Heutzutage finden sich unzählige Druckprodukte online. Durch die Möglichkeit, Tassen individuell zu gestalten, eine riesige Leinwand mit einem persönlichen Foto zu erstellen oder Kalender drucken zu lassen, erweisen sich die zahlreichen Online Anbieter für Druckprodukte als sehr beliebt. Die Produkte werden zudem oft gerne verschenkt. Immerhin lässt sich kaum etwas falsch machen und das Ergebnis gefällt so ziemlich jedem.

Ein weiteres beliebtes Druckprodukt der letzten Jahre ist das Fotobuch.
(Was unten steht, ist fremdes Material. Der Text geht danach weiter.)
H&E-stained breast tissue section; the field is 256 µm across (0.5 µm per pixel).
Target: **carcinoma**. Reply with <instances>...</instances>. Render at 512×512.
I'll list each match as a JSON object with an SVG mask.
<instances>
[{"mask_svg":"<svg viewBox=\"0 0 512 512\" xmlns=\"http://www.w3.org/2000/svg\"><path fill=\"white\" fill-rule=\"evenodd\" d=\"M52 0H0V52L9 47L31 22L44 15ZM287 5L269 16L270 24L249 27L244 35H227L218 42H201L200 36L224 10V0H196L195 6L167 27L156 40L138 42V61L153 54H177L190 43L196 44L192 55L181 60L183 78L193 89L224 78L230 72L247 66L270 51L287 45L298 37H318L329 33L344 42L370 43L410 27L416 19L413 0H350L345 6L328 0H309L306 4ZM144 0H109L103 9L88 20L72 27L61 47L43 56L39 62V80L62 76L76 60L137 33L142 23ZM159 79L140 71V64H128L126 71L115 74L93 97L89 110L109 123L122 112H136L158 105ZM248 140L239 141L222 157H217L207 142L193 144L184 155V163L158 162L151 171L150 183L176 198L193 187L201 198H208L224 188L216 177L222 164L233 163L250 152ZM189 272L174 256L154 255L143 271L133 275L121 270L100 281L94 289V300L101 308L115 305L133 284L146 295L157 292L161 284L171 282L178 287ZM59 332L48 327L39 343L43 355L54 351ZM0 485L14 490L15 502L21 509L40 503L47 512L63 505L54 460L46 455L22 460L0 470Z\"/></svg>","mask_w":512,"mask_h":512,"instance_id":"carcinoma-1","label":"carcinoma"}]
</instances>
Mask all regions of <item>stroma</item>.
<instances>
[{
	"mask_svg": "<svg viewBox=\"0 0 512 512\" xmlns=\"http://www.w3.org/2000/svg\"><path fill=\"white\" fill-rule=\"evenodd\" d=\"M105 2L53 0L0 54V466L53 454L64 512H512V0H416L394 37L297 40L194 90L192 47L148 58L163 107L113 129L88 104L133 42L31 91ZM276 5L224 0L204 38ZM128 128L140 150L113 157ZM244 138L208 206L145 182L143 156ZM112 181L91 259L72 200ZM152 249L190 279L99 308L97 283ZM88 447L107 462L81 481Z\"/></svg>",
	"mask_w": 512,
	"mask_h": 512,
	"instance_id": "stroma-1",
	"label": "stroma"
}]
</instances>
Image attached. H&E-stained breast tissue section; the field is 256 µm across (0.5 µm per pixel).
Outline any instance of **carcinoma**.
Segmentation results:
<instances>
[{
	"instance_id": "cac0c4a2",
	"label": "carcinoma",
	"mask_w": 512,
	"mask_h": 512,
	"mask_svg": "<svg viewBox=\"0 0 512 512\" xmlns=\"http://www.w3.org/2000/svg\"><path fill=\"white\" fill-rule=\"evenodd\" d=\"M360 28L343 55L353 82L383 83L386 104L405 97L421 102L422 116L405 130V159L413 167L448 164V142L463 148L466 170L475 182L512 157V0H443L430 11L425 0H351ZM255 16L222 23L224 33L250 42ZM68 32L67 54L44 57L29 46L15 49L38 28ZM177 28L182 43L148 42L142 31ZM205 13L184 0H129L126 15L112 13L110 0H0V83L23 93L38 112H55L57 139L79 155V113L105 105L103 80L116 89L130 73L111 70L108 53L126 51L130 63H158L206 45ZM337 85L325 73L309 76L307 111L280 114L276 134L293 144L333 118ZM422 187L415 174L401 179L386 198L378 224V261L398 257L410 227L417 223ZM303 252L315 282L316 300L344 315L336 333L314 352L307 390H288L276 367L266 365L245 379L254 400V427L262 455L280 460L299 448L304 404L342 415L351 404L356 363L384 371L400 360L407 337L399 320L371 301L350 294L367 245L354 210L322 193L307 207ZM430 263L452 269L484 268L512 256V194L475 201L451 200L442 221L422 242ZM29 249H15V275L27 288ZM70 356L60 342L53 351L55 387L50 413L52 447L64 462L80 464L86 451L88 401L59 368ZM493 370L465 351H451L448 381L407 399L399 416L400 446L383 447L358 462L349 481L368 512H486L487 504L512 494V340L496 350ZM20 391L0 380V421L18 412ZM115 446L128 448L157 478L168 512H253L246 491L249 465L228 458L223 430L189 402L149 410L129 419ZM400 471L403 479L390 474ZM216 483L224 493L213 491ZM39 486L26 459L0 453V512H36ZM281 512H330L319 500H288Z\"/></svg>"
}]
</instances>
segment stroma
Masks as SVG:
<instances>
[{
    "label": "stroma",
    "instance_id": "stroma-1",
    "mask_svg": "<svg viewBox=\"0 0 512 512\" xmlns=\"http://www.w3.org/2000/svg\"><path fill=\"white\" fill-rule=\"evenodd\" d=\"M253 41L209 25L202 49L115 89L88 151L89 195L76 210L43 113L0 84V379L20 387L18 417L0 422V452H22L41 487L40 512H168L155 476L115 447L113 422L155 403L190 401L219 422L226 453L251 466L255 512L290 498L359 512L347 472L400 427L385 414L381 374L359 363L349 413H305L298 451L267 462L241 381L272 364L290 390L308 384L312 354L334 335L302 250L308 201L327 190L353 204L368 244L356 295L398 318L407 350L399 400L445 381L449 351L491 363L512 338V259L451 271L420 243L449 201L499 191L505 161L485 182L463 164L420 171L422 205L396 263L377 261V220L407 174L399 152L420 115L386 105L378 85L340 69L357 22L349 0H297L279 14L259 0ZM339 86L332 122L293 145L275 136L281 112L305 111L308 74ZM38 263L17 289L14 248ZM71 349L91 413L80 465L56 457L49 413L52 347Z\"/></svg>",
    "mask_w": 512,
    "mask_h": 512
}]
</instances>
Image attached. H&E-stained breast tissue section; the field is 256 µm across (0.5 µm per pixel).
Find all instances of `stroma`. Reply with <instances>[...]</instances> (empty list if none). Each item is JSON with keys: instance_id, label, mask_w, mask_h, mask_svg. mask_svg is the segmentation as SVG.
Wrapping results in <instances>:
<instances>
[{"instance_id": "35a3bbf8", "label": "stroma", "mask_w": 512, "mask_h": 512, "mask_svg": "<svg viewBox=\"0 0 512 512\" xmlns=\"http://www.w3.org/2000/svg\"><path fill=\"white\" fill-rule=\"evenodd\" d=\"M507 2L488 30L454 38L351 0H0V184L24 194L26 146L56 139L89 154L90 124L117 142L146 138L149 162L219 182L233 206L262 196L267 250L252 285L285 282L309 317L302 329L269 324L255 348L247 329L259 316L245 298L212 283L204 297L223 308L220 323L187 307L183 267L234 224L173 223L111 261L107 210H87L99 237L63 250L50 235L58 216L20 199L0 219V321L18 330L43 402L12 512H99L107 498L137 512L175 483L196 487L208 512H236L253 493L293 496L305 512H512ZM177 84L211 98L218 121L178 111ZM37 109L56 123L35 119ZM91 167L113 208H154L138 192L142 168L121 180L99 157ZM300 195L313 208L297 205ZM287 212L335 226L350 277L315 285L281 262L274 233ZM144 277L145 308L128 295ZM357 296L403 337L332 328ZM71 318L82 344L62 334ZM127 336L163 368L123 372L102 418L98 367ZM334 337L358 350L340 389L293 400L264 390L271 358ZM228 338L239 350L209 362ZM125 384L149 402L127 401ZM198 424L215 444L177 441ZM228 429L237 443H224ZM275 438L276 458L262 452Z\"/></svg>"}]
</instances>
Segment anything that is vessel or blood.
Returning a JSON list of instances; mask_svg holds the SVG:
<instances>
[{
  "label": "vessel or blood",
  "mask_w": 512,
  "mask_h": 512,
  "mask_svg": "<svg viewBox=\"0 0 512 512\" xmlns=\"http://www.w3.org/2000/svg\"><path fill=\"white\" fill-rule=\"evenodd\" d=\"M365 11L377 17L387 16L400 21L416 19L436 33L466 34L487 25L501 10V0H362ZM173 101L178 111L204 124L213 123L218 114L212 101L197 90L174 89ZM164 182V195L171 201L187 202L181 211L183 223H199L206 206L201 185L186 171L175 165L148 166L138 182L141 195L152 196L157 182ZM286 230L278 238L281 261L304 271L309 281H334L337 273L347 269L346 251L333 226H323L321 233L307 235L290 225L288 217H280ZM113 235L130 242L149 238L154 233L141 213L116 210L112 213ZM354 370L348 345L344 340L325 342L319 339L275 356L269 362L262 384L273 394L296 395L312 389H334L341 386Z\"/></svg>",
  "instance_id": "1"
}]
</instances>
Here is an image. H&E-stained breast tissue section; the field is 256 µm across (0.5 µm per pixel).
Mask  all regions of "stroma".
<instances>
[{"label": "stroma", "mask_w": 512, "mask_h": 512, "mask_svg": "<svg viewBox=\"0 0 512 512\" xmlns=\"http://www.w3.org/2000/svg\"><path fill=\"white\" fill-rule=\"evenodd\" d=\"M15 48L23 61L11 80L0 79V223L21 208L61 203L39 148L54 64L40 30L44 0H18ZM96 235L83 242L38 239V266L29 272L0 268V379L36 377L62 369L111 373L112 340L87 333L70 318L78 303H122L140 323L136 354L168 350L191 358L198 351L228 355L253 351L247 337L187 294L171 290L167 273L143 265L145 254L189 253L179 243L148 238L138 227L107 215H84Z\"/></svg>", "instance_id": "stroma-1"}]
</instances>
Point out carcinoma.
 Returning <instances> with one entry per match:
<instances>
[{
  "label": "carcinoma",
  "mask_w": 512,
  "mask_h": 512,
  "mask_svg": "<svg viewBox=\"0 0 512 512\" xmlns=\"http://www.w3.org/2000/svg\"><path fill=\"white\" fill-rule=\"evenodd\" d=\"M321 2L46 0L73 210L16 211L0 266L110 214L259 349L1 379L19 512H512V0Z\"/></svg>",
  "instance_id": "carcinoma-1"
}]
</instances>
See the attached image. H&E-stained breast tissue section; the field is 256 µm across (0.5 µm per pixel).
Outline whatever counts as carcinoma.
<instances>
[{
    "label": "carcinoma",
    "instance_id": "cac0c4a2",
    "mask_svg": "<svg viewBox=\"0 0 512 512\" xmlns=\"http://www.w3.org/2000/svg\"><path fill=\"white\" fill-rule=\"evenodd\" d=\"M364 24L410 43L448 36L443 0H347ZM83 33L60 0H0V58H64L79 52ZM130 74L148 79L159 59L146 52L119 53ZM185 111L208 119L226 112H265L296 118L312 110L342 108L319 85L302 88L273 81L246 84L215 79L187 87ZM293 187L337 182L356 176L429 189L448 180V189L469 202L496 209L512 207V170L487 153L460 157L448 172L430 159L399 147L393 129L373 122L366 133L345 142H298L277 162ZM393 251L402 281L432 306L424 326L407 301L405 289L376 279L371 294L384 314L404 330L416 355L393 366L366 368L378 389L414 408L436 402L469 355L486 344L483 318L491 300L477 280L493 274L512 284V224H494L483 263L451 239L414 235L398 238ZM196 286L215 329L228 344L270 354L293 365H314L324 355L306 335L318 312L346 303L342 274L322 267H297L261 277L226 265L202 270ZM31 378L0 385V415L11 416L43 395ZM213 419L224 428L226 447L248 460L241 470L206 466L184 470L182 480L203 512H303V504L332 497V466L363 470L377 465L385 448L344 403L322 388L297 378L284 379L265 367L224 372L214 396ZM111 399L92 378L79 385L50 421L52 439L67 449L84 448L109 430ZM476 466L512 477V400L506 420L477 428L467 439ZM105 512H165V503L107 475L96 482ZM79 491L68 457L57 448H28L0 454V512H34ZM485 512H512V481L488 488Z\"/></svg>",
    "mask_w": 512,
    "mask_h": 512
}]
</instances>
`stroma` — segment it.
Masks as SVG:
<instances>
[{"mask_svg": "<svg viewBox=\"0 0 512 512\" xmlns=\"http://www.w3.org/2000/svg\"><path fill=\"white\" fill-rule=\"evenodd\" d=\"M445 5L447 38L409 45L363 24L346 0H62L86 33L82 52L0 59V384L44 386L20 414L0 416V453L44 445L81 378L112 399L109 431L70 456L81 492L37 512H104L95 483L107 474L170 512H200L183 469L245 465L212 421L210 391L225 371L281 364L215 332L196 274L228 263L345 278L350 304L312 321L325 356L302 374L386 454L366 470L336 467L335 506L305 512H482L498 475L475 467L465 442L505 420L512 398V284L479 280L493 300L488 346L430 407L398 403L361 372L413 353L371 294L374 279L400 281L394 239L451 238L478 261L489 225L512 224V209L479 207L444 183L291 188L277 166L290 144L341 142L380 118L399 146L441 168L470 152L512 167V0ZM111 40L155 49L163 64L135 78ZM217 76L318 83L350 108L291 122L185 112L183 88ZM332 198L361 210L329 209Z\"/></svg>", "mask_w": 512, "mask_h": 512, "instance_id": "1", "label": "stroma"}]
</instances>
Jedes Jahr werden zahlreiche Bilder geschossen, egal ob an Geburtstagen, an Weihnachten oder einfach zwischendurch an einem schönen Sommertag im Garten oder beim Waldspaziergang. Es entstehen unzählige schöne Erinnerungen, die trauriger weise doch nur auf der Speicherkarte oder auf dem Laptop bleiben. Und da immer wieder neue Bilder entstehen, kommt man irgendwann nicht mehr mit dem Ausdrucken der Erinnerungsstücke hinterher. Dabei hätte man sie doch am liebsten an der Wand hängen oder  zusammengefasst in einem Fotobuch. So kann man es immer wieder rausholen und nostalgisch darin rumblättern. Doch ein Fotobuch von Hand zu erstellen erfordert Geduld, Kreativität und viel Geld für das Ausdrucken der vielen Fotos. Die Lösung für das Problem: ein digitales Fotobuch. Das Prinzip ist ganz simpel – Einfach die schönsten Bilder auswählen, ansprechend anordnen und das Buch bestellen. Und voilà! Schon hat man ein Buch voller schöner Erinnerungen! Doch ein Fotobuch erfordert eine Menge Dinge, die zu beachten sind, wenn man ein perfektes Ergebnis erzielen möchte. Mit einer einfachen Auswahl der Bilder ist es längst nicht getan.

Nach der Bildauswahl muss man zunächst die Anordnung der Bilder wählen. Das Fotobuch erzählt eine Geschichte (zumeist die vom letzten Urlaub in Spanien oder anderen Ausflügen). Daher wählen die meisten auch die zeitliche Abfolge der geschossenen Bilder als Anordnungsstyl. Das heißt, das erste Bild, dass geschossen wurde kommt an den Anfang. Das letzte Bild kommt an den Schluss. Ganz einfach also. Aber genau das ist es: Einfach. Üblich. Vielleicht sogar langweilig. Wie wäre es damit mal nur nach Personen zu sortieren?

Selbst wenn man die Bilder so schön wie möglich präsentieren möchte, sollte man auf übertriebene Bildbearbeitungen verzichten, so sehen sie authentischer aus. Starke und verschiedene Filter lassen die einzelnen Seiten eher chaotisch aussehen und man verliert relativ schnell den Überblick. Zudem sollte man nicht zu viele Bilder auf eine Seite bringen. Hier gilt wie so oft die allseits bekannte Floskel „Weniger ist mehr“.

 

Um das perfekte Fotobuch (entweder für sich oder als ein Geschenk) zu gestalten, muss man kein Profi sein. Durch die obenstehenden Tipps werden die geliebten Erinnerungsstücke optimal in Szene gesetzt und können mit nur einem Blick die verschiedensten und schönsten Emotionen auslösen.